First-Line Nivolumab Monotherapy and Nivolumab plus Ipilimumab in Patients with Advanced NSCLC (CheckMate 012)
In this phase 1b study, 77 patients with squamous and nonsquamous advanced chemotherapy-naive non–small-cell lung cancer (NSCLC) were treated with nivolumab monotherapy (3 mg/kg IV every 2 weeks) or nivolumab combined with ipilimumab (1 mg/kg IV every 6 weeks [Q6W] or every 12 weeks [Q12W]) until disease progression or unacceptable toxicity. PD-L1 expressors >1% and nonexpressors <1% were enrolled. Safety, objective response rate (ORR), and 24-week progression-free survival (PFS) rate were key study end points. Overall survival (OS) was an exploratory end point.

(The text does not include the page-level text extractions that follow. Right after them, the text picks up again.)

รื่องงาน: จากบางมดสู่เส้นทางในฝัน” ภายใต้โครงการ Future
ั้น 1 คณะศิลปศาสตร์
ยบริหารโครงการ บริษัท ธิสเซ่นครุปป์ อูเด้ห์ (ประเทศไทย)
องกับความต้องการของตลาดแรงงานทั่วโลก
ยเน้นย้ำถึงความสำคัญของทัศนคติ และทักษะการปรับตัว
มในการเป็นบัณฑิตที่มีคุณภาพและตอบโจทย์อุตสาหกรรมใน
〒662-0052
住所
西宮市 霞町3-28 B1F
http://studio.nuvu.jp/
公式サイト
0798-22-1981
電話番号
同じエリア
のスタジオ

Treatment-related adverse events (AEs; any grade) were reported in 73%, 84%, and 74% of the nivolumab monotherapy, combination Q12W, and combination Q6W cohorts, respectively. Rates of grade 3/4 AEs were 19%, 42%, and 31% for these cohorts, respectively. AEs led to discontinuation in 18% of patients receiving nivolumab plus ipilimumab. Common treatment-related AEs with potential immunologic causes by category included skin, endocrine, and gastrointestinal.

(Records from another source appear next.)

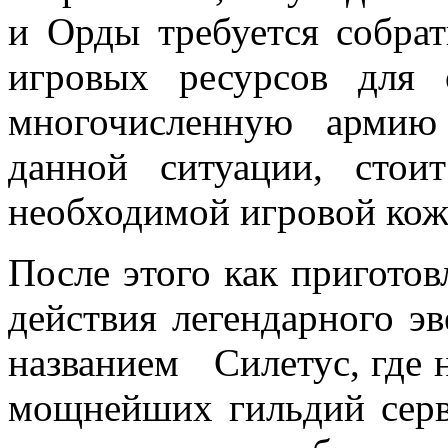
и Орды требуется собрат
игровых ресурсов для 
многочисленную армию (
данной ситуации, стои
необходимой игровой кож
После этого как приготов
действия легендарного эв
названием Силетус, где 
мощнейших гильдий серв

After median follow-up of 16 months for patients in both the nivolumab plus ipilimumab arms of this study, median PFS was 8.0 months (95% confidence interval [CI], 4.1-13.2). In 46 patients with PD-L1 expression ≥1%, median PFS was 12.7 months (95% CI, 7.8-23.0). The 1-year OS rate was 76% for patients in the combination cohorts. The confirmed ORR associated with combination therapy was 43%, which compares favorably with the ORR reported with nivolumab monotherapy; 23% (n = 52).
Researchers concluded that these updated results from CheckMate 012 are promising. The combination of nivolumab and ipilimumab is currently being evaluated in CheckMate 227, a phase 3 study that is enrolling patients who require first-line therapy for advanced NSCLC.
Gettinger SN, et al. WCLC 2016. Abstract OA 03.01. ID 5364.